Teva Pharmaceutical Industries, Rehovot, Israel .
Stem Cells Dev. 2011 Jan;20(1):53-66. doi: 10.1089/scd.2010.0040. Epub 2010 Oct 26.
Expansion of plastic-adherent bone marrow-derived mesenchymal stem cells (MSCs) results in gradual loss of osteogenic potential after passage 5-6. One explanation is contamination of MSC cultures with mature cells including fibroblasts. Identification and elimination of fibroblasts from MSC cultures could improve MSC yield and differentiation potential and also prevent tumor formation after MSC transplantation. However, no specific markers currently exist that can reliably discriminate between MSCs and fibroblasts. Flow cytometry analysis demonstrated that markers currently used to define MSCs, such as CD105, CD166, CD90, CD44, CD29, CD73, and CD9, are also expressed on human skin or lung fibroblasts. However, the level of expression of CD166 was significantly higher and that of CD9 was significantly lower in MSCs than in fibroblasts. CD146 was expressed only in MSCs. Using small focused microarrays, new markers differentially expressed in MSCs and fibroblasts were identified. Real-time polymerase chain reaction confirmed that expression of CD106, integrin alpha 11, and insulin-like growth factor-2 in MSCs was at least 10-fold higher than in fibroblasts; whereas expression of matrix metalloproteinase 1 and matrix metalloproteinase 3 was almost 100-fold lower. Flow cytometry and immunostaining demonstrated that CD106 protein expression on cell surface could be upregulated in MSCs but not in fibroblasts by the treatment with tumor necrosis factor-alpha. Comparison of surface expression of commonly used and newly identified MSC markers in MSCs cultures of passage 2 and passage 6 demonstrated that CD106 (with and without tumor necrosis factor-alpha treatment), integrin alpha 11, and CD146 were downregulated in MSCs of passage 6, and CD9 was upregulated; whereas all other markers did not change. Newly identified markers that have robust differences of expression in MSCs and fibroblasts on gene and protein level could be used for quality control of MSC cultures after expansion, cryopreservation, gene transfection, and other manipulations.
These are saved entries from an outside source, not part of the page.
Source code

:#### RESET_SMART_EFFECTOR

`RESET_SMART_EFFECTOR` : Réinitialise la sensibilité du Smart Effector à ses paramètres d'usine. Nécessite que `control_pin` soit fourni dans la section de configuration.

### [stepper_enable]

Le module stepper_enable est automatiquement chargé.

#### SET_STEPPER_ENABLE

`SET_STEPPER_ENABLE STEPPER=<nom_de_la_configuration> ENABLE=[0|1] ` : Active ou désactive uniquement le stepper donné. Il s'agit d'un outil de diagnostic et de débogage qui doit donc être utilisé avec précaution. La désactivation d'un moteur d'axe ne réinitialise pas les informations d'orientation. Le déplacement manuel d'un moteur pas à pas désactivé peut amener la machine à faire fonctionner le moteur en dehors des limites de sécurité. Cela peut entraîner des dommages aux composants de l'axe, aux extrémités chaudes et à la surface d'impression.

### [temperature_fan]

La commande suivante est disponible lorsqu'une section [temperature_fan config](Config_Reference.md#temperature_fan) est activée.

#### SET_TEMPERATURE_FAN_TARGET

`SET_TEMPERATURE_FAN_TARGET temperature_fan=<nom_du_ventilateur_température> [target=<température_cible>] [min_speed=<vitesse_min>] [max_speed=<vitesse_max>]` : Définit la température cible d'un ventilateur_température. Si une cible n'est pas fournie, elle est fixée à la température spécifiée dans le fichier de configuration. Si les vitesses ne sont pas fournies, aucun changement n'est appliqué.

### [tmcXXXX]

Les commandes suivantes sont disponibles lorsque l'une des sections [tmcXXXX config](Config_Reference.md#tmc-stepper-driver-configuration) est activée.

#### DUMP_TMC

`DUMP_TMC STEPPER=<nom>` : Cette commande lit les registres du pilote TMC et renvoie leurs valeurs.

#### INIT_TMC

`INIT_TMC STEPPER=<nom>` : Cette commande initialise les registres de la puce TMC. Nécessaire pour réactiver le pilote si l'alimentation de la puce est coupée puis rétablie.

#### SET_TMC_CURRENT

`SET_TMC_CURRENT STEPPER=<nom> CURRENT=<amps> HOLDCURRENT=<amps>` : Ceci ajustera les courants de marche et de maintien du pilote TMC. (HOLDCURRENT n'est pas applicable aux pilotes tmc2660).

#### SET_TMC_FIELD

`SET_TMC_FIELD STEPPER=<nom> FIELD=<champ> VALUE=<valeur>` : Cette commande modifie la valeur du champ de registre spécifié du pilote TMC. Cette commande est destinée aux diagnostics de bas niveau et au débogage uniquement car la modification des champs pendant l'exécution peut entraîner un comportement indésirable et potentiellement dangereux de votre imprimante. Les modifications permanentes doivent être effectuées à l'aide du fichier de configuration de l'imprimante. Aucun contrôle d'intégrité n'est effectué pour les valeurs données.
贴壁生长的骨髓间充质干细胞(MSC)在传代 5-6 代后会逐渐丧失成骨潜能。一种解释是 MSC 培养物中存在成熟细胞(包括成纤维细胞)的污染。从 MSC 培养物中鉴定和去除成纤维细胞可以提高 MSC 的产量和分化潜能,并防止 MSC 移植后形成肿瘤。然而,目前还没有可靠区分 MSC 和成纤维细胞的特异性标记物。流式细胞术分析表明,目前用于定义 MSC 的标记物,如 CD105、CD166、CD90、CD44、CD29、CD73 和 CD9,也在人皮肤或肺成纤维细胞上表达。然而,CD166 的表达水平在 MSC 中明显高于成纤维细胞,CD9 的表达水平在 MSC 中明显低于成纤维细胞。CD146 仅在 MSC 中表达。使用小型聚焦微阵列,鉴定了 MSC 和成纤维细胞中差异表达的新标记物。实时聚合酶链反应证实,MSC 中 CD106、整合素α11 和胰岛素样生长因子-2 的表达至少是成纤维细胞的 10 倍;而基质金属蛋白酶 1 和基质金属蛋白酶 3 的表达则几乎降低了 100 倍。流式细胞术和免疫染色表明,肿瘤坏死因子-α处理可使 MSC 表面 CD106 蛋白表达上调,但不能使成纤维细胞上调。比较第 2 代和第 6 代 MSC 培养物中常用和新鉴定的 MSC 标记物的表面表达,发现 CD106(有或无肿瘤坏死因子-α处理)、整合素α11 和 CD146 在第 6 代 MSC 中下调,CD9 上调;而其他所有标记物均未改变。在基因和蛋白水平上,在 MSC 和成纤维细胞中表达差异明显的新标记物可用于 MSC 培养物在扩增、冷冻保存、基因转染和其他操作后的质量控制。